Seeing us as the past

I’ve been wondering a bit lately just how our age is going to be depicted by historical novelists a hundred years into the future. I know a number of historical novelists working today who go to great pains to learn all that they can about their subject eras so that the story they tell is accurate to a high degree of confidence. (Even so, I can pick up plenty of contemporary fiction — stories set in our current age — and wonder just what universe their authors are trying to depict and where they dredged up the psychologies they’ve given their characters.)

If history is more or less bunk, as Henry Ford once said, just what will those future novelists make of our world? (Ford’s intention was to urge people to live in the present, to make history in the present, but another common statement is that history books are written by the winners. It’s devilishly difficult to get an unvarnished view of the past. My point is that history books are unreliable sources, at least in part.)

Will these novelists understand the tumults of globalization and multiculturalism that we are sweating through? Or will their stories pay undue focus on pop music and fashion? I suppose either approach is valid in its way, but one seems more like an adult theme while the other seems like a teen theme.

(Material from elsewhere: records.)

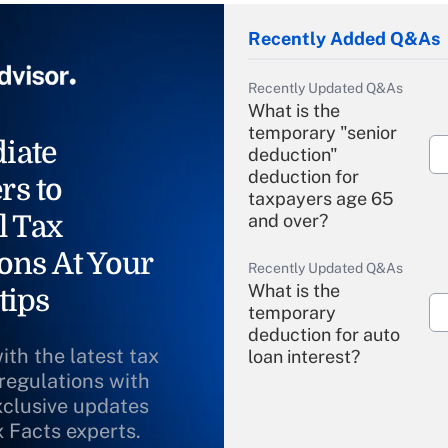
Recently Added Q&As
Recently Updated Q&As
What is the
temporary "senior
iate
deduction"
deduction for
rs to
taxpayers age 65
l Tax
and over?
ons At Your
Recently Updated Q&As
What is the
tips
temporary
deduction for auto
ith the latest tax
loan interest?
 regulations with
xclusive updates
Recently Updated Q&As
What is the
x Facts experts.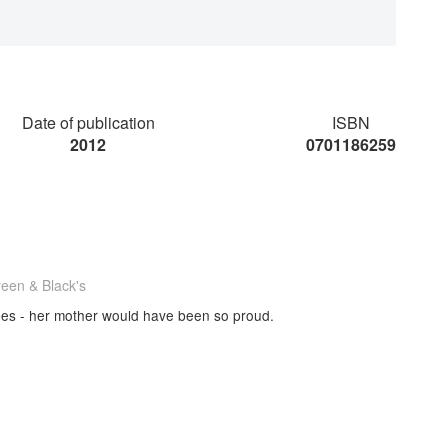
Date of publication
ISBN
2012
0701186259
reen & Black's
pes - her mother would have been so proud.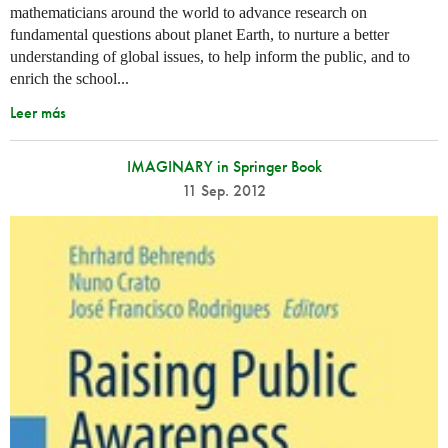
mathematicians around the world to advance research on
fundamental questions about planet Earth, to nurture a better
understanding of global issues, to help inform the public, and to
enrich the school...
Leer más
IMAGINARY in Springer Book
11 Sep. 2012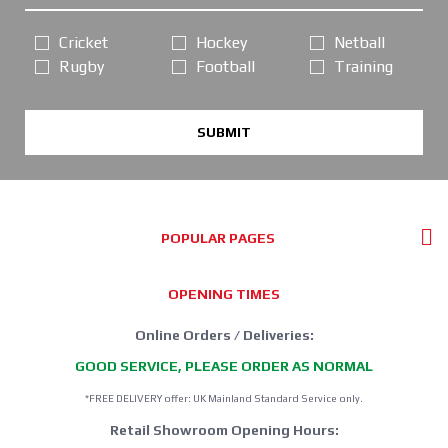
Cricket
Hockey
Netball
Rugby
Football
Training
SUBMIT
POPULAR PAGES
OPENING TIMES
Online Orders / Deliveries:
GOOD SERVICE, PLEASE ORDER AS NORMAL
*FREE DELIVERY offer: UK Mainland Standard Service only.
Retail Showroom Opening Hours: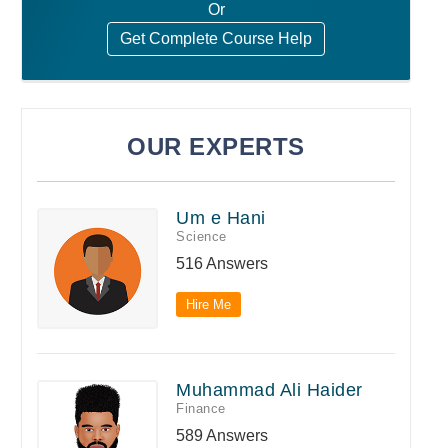
Or
Get Complete Course Help
OUR EXPERTS
Um e Hani
Science
516 Answers
Hire Me
Muhammad Ali Haider
Finance
589 Answers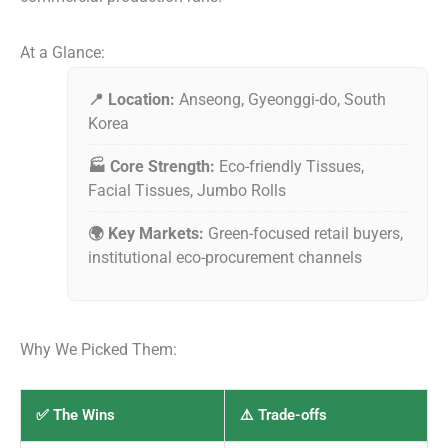
At a Glance:
📍 Location:
Anseong, Gyeonggi-do, South
Korea
🏭 Core Strength:
Eco-friendly Tissues,
Facial Tissues, Jumbo Rolls
🌍 Key Markets:
Green-focused retail buyers,
institutional eco-procurement channels
Why We Picked Them:
✅ The Wins
⚠️ Trade-offs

I wonder how well we can hope to know a past age, given how complex our current age is. There is a common sentiment that the past was a simpler age. I think that’s bunk, too. Most people who call up this idea are, in my experience anyway, referring to the generation just prior to their own. They lived in part of it as children, and they remember it being simpler. What they forget is that they were children. They saw little and understood even less of what was happening in that age. They were protected from the rude realities of life by their parents. I think the past was just as complex as our own age, and about the only difference I can see is that in our age, with instantaneous global communication, we can simply be better informed than our predecessors.

So what will the historical novelist several generations hence do with our age? I don’t think I’ll get the chance to find out.